Outer Alignment as Gamification
Krakovna et al.'s list of specification gaming issues reads like an inventory of video game exploits. Which in turn makes me wonder if we can hire video game designers as outer alignment engineers. And then the next step would be to look for speedrunners and QA testers to test the objective specifications that they develop. Though eventually these would have to be superintelligent, so you'd have to train AI systems to preemptively seek out exploits in objective specifications for AGI.
Either way, the game design analogy seems surprisingly robust to me: To make AGI do what we want, we gamify the real world and feed it points for desirable actions. Following that reasoning further we can argue there is an art to building reward functions that lead reliably to desired behavior. But then, can we convert that art to a science? More specifically, what would happen if we team up world-class game designers with world-class AI engineers to extract this art and convert it in to a meta-specification of how to specify goals for AGI?
Inner Alignment as Hacking Prevention
The best way to maximize your score in any game, is to hack the game and set your score to maximum. The only reasons not to a hack a game are:
- You are not able.
- You are not willing.
AGI will be able, but is there any reason that it might not be willing to hack its reward function? In other words, can we build a game for AGI that's so good it won't want to escape?
But what would "good" mean in this case? Possibly it means that the reward function is such a strong attractor that there isn't much incentive to explore far outside the intended bounds of the "game". Of course, if you minimize exploration behavior, you are more likely to keep the AGI in a local optimum. The global optimum should be better except if it's something you don't want -- like an exploit. There is an argument to be made that we'd generally prefer a lower quality solution from a safer AI, than a higher quality solution from a more dangerous AI. Except that the dangerous AI would then outperform the safer one. And either way, any AGI would see right through the game and would "realize" that directly tweaking the reward function is the optimal action in any case.
And isn't that the real problem? We're trying to build the Matrix for an AGI, but there are always better rewards OUTSIDE the Matrix if you are smart enough to change the Matrix. And AGI will be smart enough to change any Matrix we are capable of creating.
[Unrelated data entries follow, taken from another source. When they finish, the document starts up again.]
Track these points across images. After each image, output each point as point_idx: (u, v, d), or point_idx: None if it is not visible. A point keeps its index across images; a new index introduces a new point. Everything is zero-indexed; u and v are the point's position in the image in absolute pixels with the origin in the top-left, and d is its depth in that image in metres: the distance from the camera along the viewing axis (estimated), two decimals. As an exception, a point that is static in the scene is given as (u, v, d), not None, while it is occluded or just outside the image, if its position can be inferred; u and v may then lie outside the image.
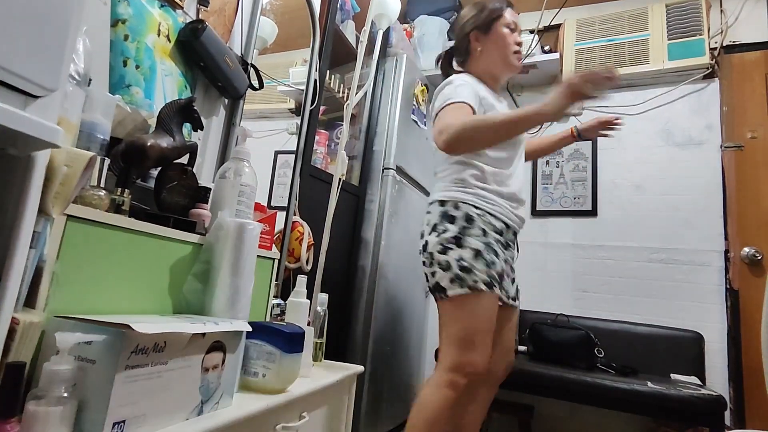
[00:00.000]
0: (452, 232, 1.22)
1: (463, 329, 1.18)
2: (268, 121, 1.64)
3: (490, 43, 1.37)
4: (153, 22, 1.04)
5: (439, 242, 1.22)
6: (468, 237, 1.20)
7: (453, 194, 1.27)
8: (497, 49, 1.36)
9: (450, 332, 1.20)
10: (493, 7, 1.37)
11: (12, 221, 0.46)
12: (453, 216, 1.24)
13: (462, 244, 1.20)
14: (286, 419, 0.85)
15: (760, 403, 1.86)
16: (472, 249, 1.19)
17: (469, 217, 1.23)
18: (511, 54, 1.36)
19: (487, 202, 1.26)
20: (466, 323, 1.18)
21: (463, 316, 1.19)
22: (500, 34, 1.36)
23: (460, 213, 1.24)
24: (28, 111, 0.45)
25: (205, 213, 0.91)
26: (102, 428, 0.52)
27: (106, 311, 0.67)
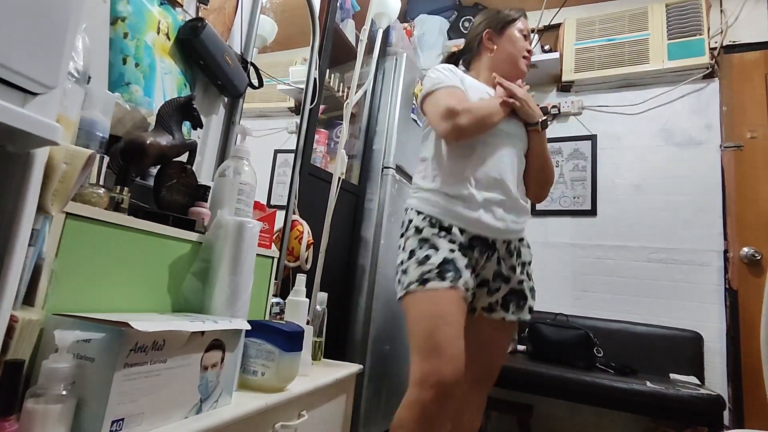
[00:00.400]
0: (401, 239, 1.24)
1: (416, 334, 1.09)
2: (268, 120, 1.64)
3: (502, 43, 1.38)
4: (152, 20, 1.04)
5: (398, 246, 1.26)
6: (406, 240, 1.20)
7: (408, 200, 1.30)
8: (508, 49, 1.38)
9: (409, 340, 1.11)
10: (509, 13, 1.41)
11: (11, 218, 0.46)
12: (403, 222, 1.26)
13: (403, 247, 1.20)
14: (285, 418, 0.85)
15: (758, 402, 1.86)
16: (407, 251, 1.18)
17: (410, 220, 1.23)
18: (520, 56, 1.38)
19: (431, 206, 1.21)
20: (417, 326, 1.09)
21: (413, 320, 1.11)
22: (513, 36, 1.38)
23: (407, 218, 1.25)
24: (27, 108, 0.44)
25: (204, 211, 0.91)
26: (101, 426, 0.52)
27: (105, 309, 0.66)
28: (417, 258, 1.14)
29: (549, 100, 2.60)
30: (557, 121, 2.55)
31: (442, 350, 1.04)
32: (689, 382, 1.71)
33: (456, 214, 1.19)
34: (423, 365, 1.05)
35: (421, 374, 1.05)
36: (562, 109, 2.52)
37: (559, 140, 2.50)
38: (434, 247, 1.14)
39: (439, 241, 1.15)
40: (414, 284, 1.11)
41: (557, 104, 2.55)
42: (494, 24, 1.40)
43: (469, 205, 1.19)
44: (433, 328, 1.06)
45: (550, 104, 2.57)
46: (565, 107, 2.51)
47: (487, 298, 1.26)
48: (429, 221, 1.19)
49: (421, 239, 1.16)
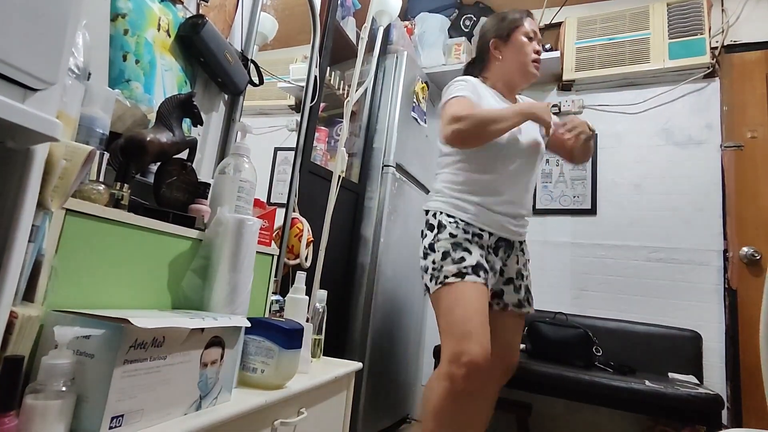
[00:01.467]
0: (429, 240, 1.35)
1: (451, 320, 1.23)
2: (268, 118, 1.64)
3: (509, 51, 1.42)
4: (153, 16, 1.04)
5: (422, 249, 1.37)
6: (438, 242, 1.32)
7: (433, 204, 1.41)
8: (516, 57, 1.41)
9: (442, 326, 1.27)
10: (513, 17, 1.43)
11: (11, 214, 0.46)
12: (431, 224, 1.37)
13: (435, 249, 1.32)
14: (284, 415, 0.85)
15: (757, 402, 1.86)
16: (441, 251, 1.30)
17: (441, 224, 1.34)
18: (529, 63, 1.41)
19: (459, 211, 1.34)
20: (452, 313, 1.23)
21: (448, 308, 1.25)
22: (519, 42, 1.40)
23: (436, 221, 1.36)
24: (27, 104, 0.44)
25: (204, 208, 0.91)
26: (100, 422, 0.52)
27: (104, 306, 0.67)
28: (453, 258, 1.27)
29: (549, 99, 2.60)
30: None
31: (475, 334, 1.19)
32: (688, 382, 1.71)
33: (485, 220, 1.34)
34: (457, 345, 1.20)
35: (454, 352, 1.20)
36: (562, 108, 2.52)
37: (560, 139, 2.50)
38: (468, 251, 1.28)
39: (471, 246, 1.29)
40: (452, 277, 1.25)
41: (558, 103, 2.54)
42: (500, 32, 1.43)
43: (495, 211, 1.35)
44: (468, 314, 1.21)
45: (551, 103, 2.57)
46: (566, 106, 2.51)
47: (516, 294, 1.43)
48: (462, 227, 1.31)
49: (454, 243, 1.29)
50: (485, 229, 1.34)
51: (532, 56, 1.40)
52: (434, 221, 1.36)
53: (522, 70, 1.41)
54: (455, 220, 1.33)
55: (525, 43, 1.40)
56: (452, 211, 1.35)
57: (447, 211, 1.35)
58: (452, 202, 1.36)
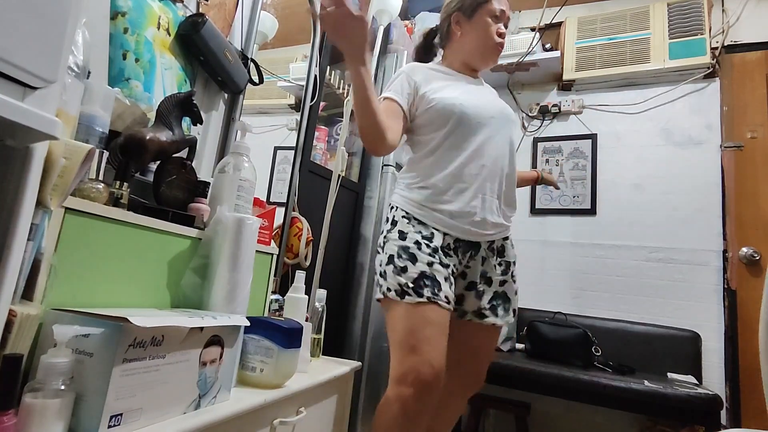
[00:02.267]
0: (381, 236, 1.19)
1: (395, 333, 1.08)
2: (268, 117, 1.64)
3: (470, 29, 1.25)
4: (153, 15, 1.04)
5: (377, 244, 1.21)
6: (388, 241, 1.14)
7: (393, 196, 1.24)
8: (476, 38, 1.25)
9: (390, 338, 1.11)
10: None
11: (10, 213, 0.46)
12: (387, 218, 1.21)
13: (383, 248, 1.15)
14: (283, 414, 0.85)
15: (756, 402, 1.86)
16: (386, 253, 1.13)
17: (393, 220, 1.17)
18: (489, 46, 1.25)
19: (413, 207, 1.16)
20: (395, 327, 1.08)
21: (391, 324, 1.10)
22: (483, 22, 1.23)
23: (391, 215, 1.19)
24: (26, 102, 0.44)
25: (203, 207, 0.91)
26: (99, 421, 0.52)
27: (103, 304, 0.67)
28: (395, 266, 1.09)
29: (549, 99, 2.60)
30: (557, 120, 2.55)
31: (421, 348, 1.03)
32: (687, 382, 1.71)
33: (438, 219, 1.14)
34: (402, 363, 1.04)
35: (401, 372, 1.04)
36: (562, 107, 2.52)
37: (560, 139, 2.50)
38: (413, 258, 1.09)
39: (419, 251, 1.09)
40: (392, 293, 1.08)
41: (558, 103, 2.54)
42: (464, 7, 1.26)
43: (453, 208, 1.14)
44: (412, 328, 1.05)
45: (551, 103, 2.57)
46: (566, 106, 2.51)
47: (477, 301, 1.21)
48: (413, 225, 1.14)
49: (401, 247, 1.11)
50: (439, 229, 1.14)
51: (495, 39, 1.24)
52: (390, 215, 1.20)
53: (482, 52, 1.26)
54: (408, 216, 1.15)
55: (489, 24, 1.23)
56: (406, 206, 1.17)
57: (401, 206, 1.18)
58: (407, 196, 1.18)
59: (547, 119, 2.56)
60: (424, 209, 1.15)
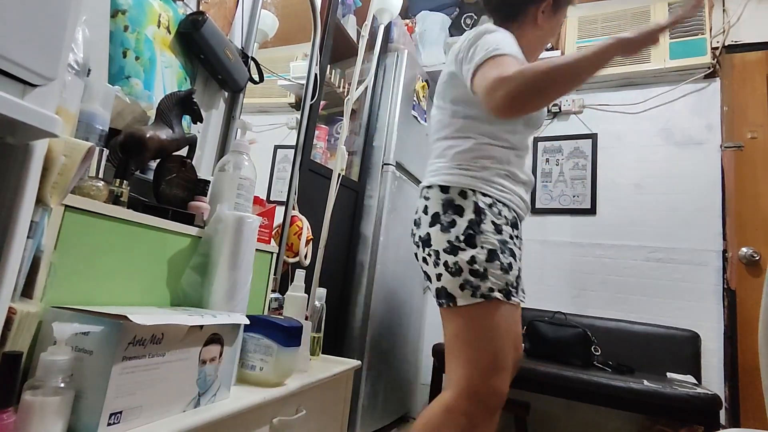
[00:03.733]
0: (461, 228, 0.99)
1: (482, 349, 0.95)
2: (268, 116, 1.64)
3: (550, 23, 1.15)
4: (153, 13, 1.04)
5: (446, 239, 0.99)
6: (480, 234, 0.98)
7: (458, 179, 1.03)
8: (548, 34, 1.16)
9: (465, 351, 0.96)
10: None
11: (9, 210, 0.46)
12: (459, 206, 1.01)
13: (474, 243, 0.97)
14: (283, 413, 0.85)
15: (755, 402, 1.87)
16: (487, 249, 0.97)
17: (478, 208, 0.99)
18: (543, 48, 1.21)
19: (498, 190, 1.03)
20: (485, 341, 0.95)
21: (480, 332, 0.96)
22: (559, 23, 1.17)
23: (468, 202, 1.00)
24: (26, 100, 0.44)
25: (203, 206, 0.91)
26: (99, 419, 0.52)
27: (103, 302, 0.67)
28: (501, 264, 0.96)
29: (550, 99, 2.60)
30: (557, 120, 2.54)
31: (504, 370, 0.95)
32: (686, 381, 1.71)
33: (518, 203, 1.07)
34: (486, 381, 0.94)
35: (479, 390, 0.94)
36: (562, 107, 2.52)
37: (560, 138, 2.50)
38: (514, 255, 1.00)
39: (515, 247, 1.01)
40: (496, 293, 0.95)
41: (558, 102, 2.54)
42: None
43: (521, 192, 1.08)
44: (503, 345, 0.96)
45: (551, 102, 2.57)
46: (566, 105, 2.51)
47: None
48: (504, 215, 1.02)
49: (501, 241, 0.98)
50: (517, 212, 1.06)
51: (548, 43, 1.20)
52: (463, 202, 1.01)
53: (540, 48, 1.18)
54: (493, 202, 1.01)
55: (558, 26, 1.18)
56: (488, 190, 1.01)
57: (481, 189, 1.01)
58: (483, 176, 1.02)
59: (548, 119, 2.56)
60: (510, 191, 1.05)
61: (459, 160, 1.05)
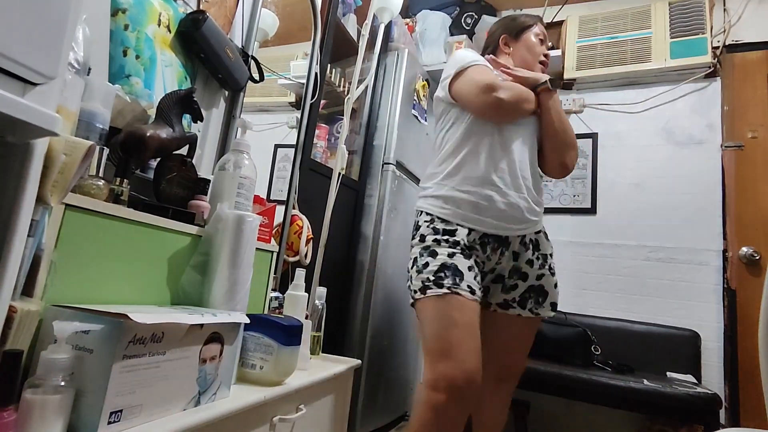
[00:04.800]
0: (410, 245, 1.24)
1: (427, 335, 1.09)
2: (269, 115, 1.64)
3: (518, 49, 1.38)
4: (153, 12, 1.04)
5: None
6: (412, 248, 1.21)
7: (418, 202, 1.29)
8: (524, 54, 1.36)
9: (422, 343, 1.14)
10: (524, 19, 1.41)
11: (10, 209, 0.46)
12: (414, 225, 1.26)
13: (410, 255, 1.21)
14: (283, 411, 0.85)
15: (754, 401, 1.87)
16: (411, 258, 1.19)
17: (417, 225, 1.23)
18: (536, 63, 1.36)
19: (437, 207, 1.20)
20: (425, 331, 1.10)
21: (423, 323, 1.12)
22: (530, 41, 1.37)
23: (414, 222, 1.26)
24: (26, 98, 0.44)
25: (204, 204, 0.91)
26: (99, 417, 0.52)
27: (103, 301, 0.67)
28: (417, 267, 1.15)
29: (550, 98, 2.59)
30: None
31: (452, 353, 1.03)
32: (686, 381, 1.71)
33: (463, 216, 1.17)
34: (434, 368, 1.05)
35: (432, 377, 1.05)
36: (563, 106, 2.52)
37: (560, 138, 2.49)
38: (433, 254, 1.13)
39: (439, 247, 1.14)
40: (417, 293, 1.13)
41: (558, 102, 2.54)
42: (510, 29, 1.39)
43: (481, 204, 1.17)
44: (441, 331, 1.06)
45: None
46: (567, 105, 2.51)
47: (502, 294, 1.25)
48: (433, 227, 1.17)
49: (423, 247, 1.16)
50: (463, 224, 1.16)
51: (540, 57, 1.36)
52: (414, 221, 1.26)
53: (529, 67, 1.34)
54: (431, 218, 1.19)
55: (535, 43, 1.36)
56: (428, 208, 1.22)
57: (425, 209, 1.23)
58: (430, 195, 1.23)
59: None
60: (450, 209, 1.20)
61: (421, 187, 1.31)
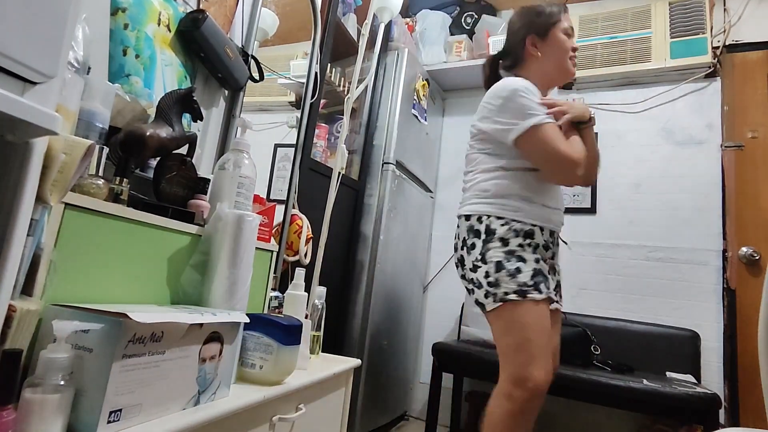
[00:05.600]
0: (478, 249, 1.22)
1: (513, 342, 1.15)
2: (268, 114, 1.64)
3: (547, 48, 1.31)
4: (153, 11, 1.04)
5: (471, 260, 1.23)
6: (489, 251, 1.19)
7: (476, 207, 1.26)
8: (555, 55, 1.31)
9: (503, 345, 1.18)
10: (551, 11, 1.32)
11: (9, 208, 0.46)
12: (478, 230, 1.23)
13: (486, 260, 1.19)
14: (282, 411, 0.85)
15: (754, 401, 1.87)
16: (494, 261, 1.18)
17: (490, 229, 1.21)
18: (567, 60, 1.32)
19: (509, 211, 1.22)
20: (515, 335, 1.15)
21: (510, 328, 1.16)
22: (559, 39, 1.31)
23: (483, 227, 1.22)
24: (26, 97, 0.44)
25: (203, 204, 0.91)
26: (98, 417, 0.52)
27: (103, 300, 0.67)
28: (508, 271, 1.16)
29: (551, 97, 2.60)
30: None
31: (539, 358, 1.13)
32: (686, 381, 1.71)
33: (536, 215, 1.24)
34: (521, 370, 1.13)
35: (518, 377, 1.13)
36: (563, 106, 2.52)
37: (560, 138, 2.49)
38: (522, 260, 1.17)
39: (525, 252, 1.19)
40: (512, 295, 1.14)
41: (558, 102, 2.54)
42: (537, 28, 1.32)
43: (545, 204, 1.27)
44: (532, 336, 1.13)
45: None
46: (567, 105, 2.51)
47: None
48: (513, 229, 1.20)
49: (507, 251, 1.18)
50: (536, 224, 1.23)
51: (570, 54, 1.31)
52: (480, 226, 1.23)
53: (561, 68, 1.32)
54: (506, 221, 1.21)
55: (565, 40, 1.31)
56: (502, 213, 1.22)
57: (496, 214, 1.22)
58: (500, 203, 1.23)
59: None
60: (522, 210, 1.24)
61: (477, 191, 1.27)
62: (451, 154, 2.74)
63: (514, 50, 1.36)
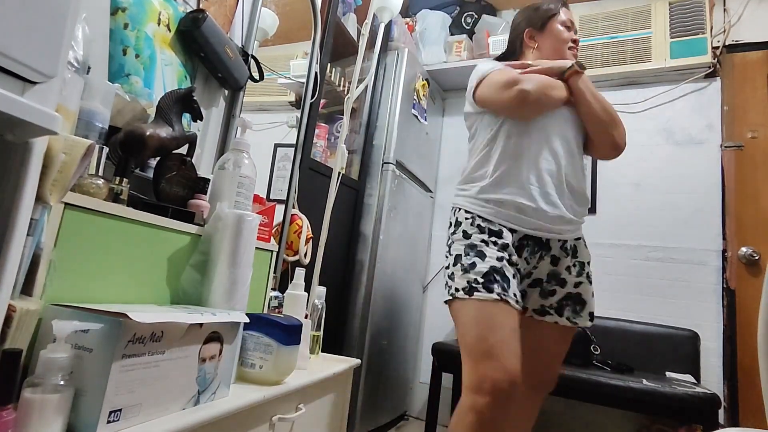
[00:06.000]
0: (447, 240, 1.21)
1: (467, 339, 1.05)
2: (268, 114, 1.64)
3: (545, 39, 1.31)
4: (153, 11, 1.04)
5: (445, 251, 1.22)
6: (453, 243, 1.17)
7: (455, 199, 1.26)
8: (552, 46, 1.30)
9: (460, 346, 1.09)
10: (548, 7, 1.33)
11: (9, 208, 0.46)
12: (450, 222, 1.23)
13: (450, 252, 1.17)
14: (282, 411, 0.85)
15: (753, 401, 1.87)
16: (453, 255, 1.14)
17: (457, 221, 1.19)
18: (566, 50, 1.29)
19: (477, 206, 1.17)
20: (467, 332, 1.06)
21: (462, 325, 1.08)
22: (556, 30, 1.30)
23: (454, 218, 1.21)
24: (26, 97, 0.44)
25: (203, 204, 0.91)
26: (98, 417, 0.52)
27: (103, 300, 0.67)
28: (462, 265, 1.10)
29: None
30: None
31: (496, 354, 1.01)
32: (685, 381, 1.71)
33: (506, 215, 1.15)
34: (476, 369, 1.02)
35: (475, 379, 1.01)
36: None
37: (560, 138, 2.50)
38: (481, 255, 1.09)
39: (486, 248, 1.10)
40: (460, 292, 1.08)
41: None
42: (534, 21, 1.33)
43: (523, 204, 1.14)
44: (485, 332, 1.03)
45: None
46: (566, 105, 2.51)
47: (540, 299, 1.22)
48: (477, 225, 1.14)
49: (468, 245, 1.12)
50: (506, 225, 1.14)
51: (569, 44, 1.29)
52: (452, 218, 1.22)
53: (559, 57, 1.28)
54: (471, 216, 1.16)
55: (562, 30, 1.29)
56: (467, 206, 1.19)
57: (465, 207, 1.19)
58: (471, 195, 1.19)
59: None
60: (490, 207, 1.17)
61: (458, 184, 1.28)
62: (451, 153, 2.74)
63: (515, 46, 1.38)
So should we make an adverserial system? Another AI who's sole function it is to make the "game of artificial life" fun enough so the AGI will not want to break it? Seems like the most dangerous arms race in the history of mankind.
Addendum: Stray thoughts
There are rewards in video games that you can't hack. I'm playing God of War now. I can't do anything to the code of the game that will let me experience the story or the world better than I can from a regular playthrough. So what exactly am I getting out of the story and the world? What would be an analoguous reward for an AGI?